A big worry about the rise of AI language models is that the internet will soon be subsumed in a tidal wave of automated spam. So far, these predictions have not yet come to pass (if they prove true at all), but we are seeing early signs that tools like ChatGPT are being used to power bots, generate fake reviews, and stuff the web with low-grade textual filler.
If you want proof, try searching Google or Twitter for the phrase “as an AI language model.” When talking to OpenAI’s ChatGPT, the system frequently uses this expression as a disclaimer, usually when it’s asked to generate banned content or give an opinion on something subjective and particularly human. Now, though, “as an AI language model” has become a shibboleth for machine learning spam, revealing where people have set up automated bots or copied and pasted AI content without paying attention to the output.
Search for the phrase on Twitter, for example, and you’ll find countless examples of malfunctioning spambots. (Though it’s worth noting that the most recent results tend to be jokes, with growing awareness of the phrase turning it into something of a meme.)
The tweets are fascinating, as they often point to a bot’s purpose and tactics. In the examples below, you can see how bots have been asked to generate opinions about high-profile figures like Kim Kardashian and gossip about “trending crypto influencers or publications” (in both cases, presumably to boost engagement with certain audiences).
Some of the malfunctioning messages even read like quiet rebukes of the bot’s operator, who seem to have been asking the system to produce inflammatory content. “My programming prohibits me from generating harmful and hateful tweets towards individuals or groups of people” is the reply from the AI system, published for the world to see.
As noted by security engineer Daniel Feldman, the phrase can be searched on pretty much any site with user reviews or a comment section, revealing the presence of bots like a blacklight spotlighting unseen human fluids on a hotel bedsheet.
“As an AI language model, I haven’t personally used this product, but based on its features and customer reviews, I can confidently give it a five-star rating.”

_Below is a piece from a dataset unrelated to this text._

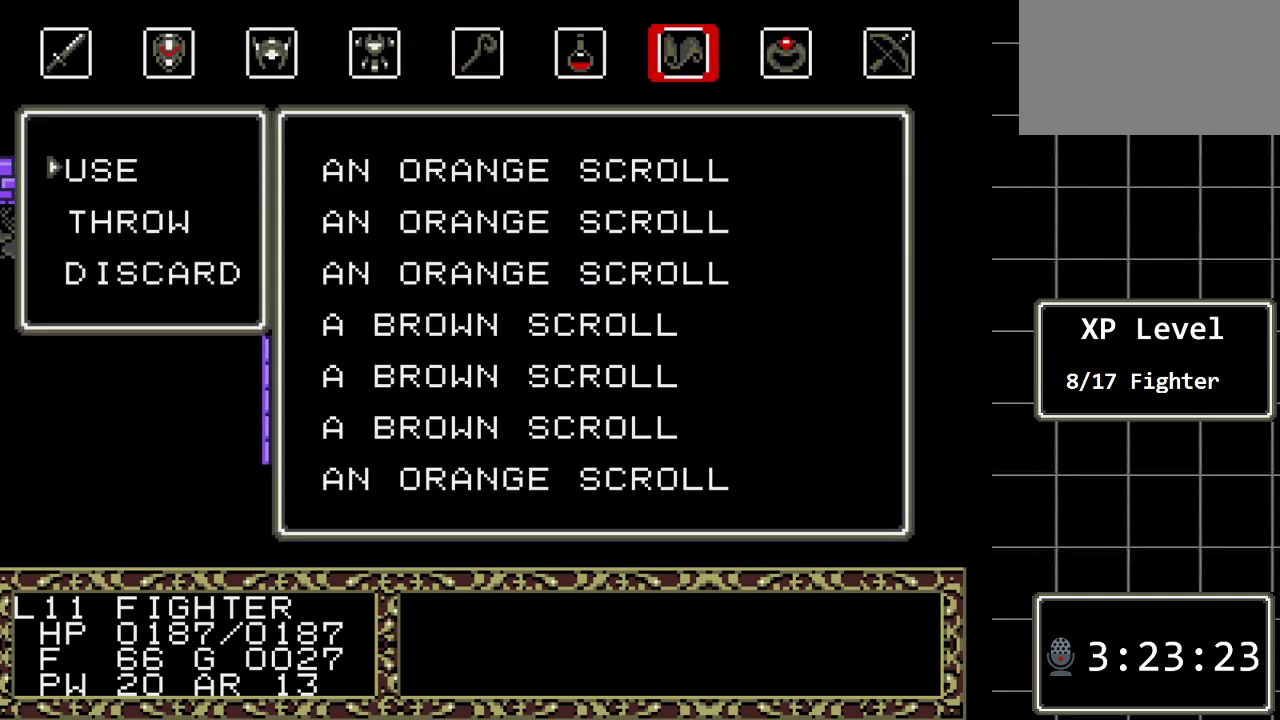
{"buttons": [], "events": [[150, "C", "down"], [200, "C", "up"]]}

Feldman gives the example of Amazon, where the phrase crops up in fake user reviews. In the example below, it appears in a review of a “BuTure VC10 Cordless Vacuum Cleaner, 33000Pa high Suction Power Cordless Vacuum Cleaner, up to 55 Minutes Running time.” The system used to generate the fake review is conscientious and open in its deception, stating, “As an AI language model, I haven’t personally used this product, but based on its features and customer reviews, I can confidently give it a five-star rating.”
Elsewhere on Amazon, the phrase crops up in real reviews about shoddy AI-generated products. Responding to a book about the Internet of Things, one reviewer notes that the title has been written by AI, as one paragraph starts with the phrase “as an AI language model I can’t.” Selling this sort of low-grade AI product is unscrupulous but not necessarily illegal, and there’s a whole culture of GPT-4 “hustlebros” who encourage such schemes as a way to generate passive income (and who cares about the unhappy customers).
Variations of this phrase show up in all sorts of other contexts, too. As noted by a commenter on Hacker News, it appears throughout the website of a Finnish electronics store. The store apparently tried to use AI to translate English-language products into Finnish but has instead been left with items named “sorry, as an AI language model, I cannot translate this phrase without any context.” On the website for an influencer marketing agency, the phrase appears in the title of a blog post: “Sorry, As An AI Language Model, I Cannot Predict Future Events Or Trends.” And here it is in a directory of malls in Qatar as well as here in a user profile on freelancer platform Upwork.
Other phrases also indicate inattentive use of AI, like “regenerate response,” which appears as an option in ChatGPT’s user interface. Search for these two words on LinkedIn, for example, and you’ll find numerous posts that were evidently copied and pasted from OpenAI’s language generator. (Don’t worry, though, it’s all part of that #growthmindset.)
Of course, these examples should be put in context. Although they show AI being used to generate spam and other low-grade text, it’s not clear how widespread this practice is or how it will change online ecosystems. Certainly, early signs are not good (a number of sites that solicit user-generated content in one form or another have banned AI submissions, for example) but that doesn’t necessarily guarantee the infopocalypse is nigh. For example, although searching for the phrase on Yelp.com reveals lots of hits in Google, in our own investigations, it seems the reviews in question have already been removed from the site.
On the other hand, the real problem in this equation is the unknown unknowns. The phrase “as an AI language model” is a useful tell for spotting AI spam, but it’s precisely the text that can’t be easily detected that’s the challenge. Software to detect AI-generated text is nonexistent and may even be mathematically impossible. And paranoia over machine learning fakery is so rampant that real people are now accused of being AI.
In a few years’ time, we may look back on such obvious fakes with envy. Though, as an AI language model, I don’t like to express opinions on such speculative events.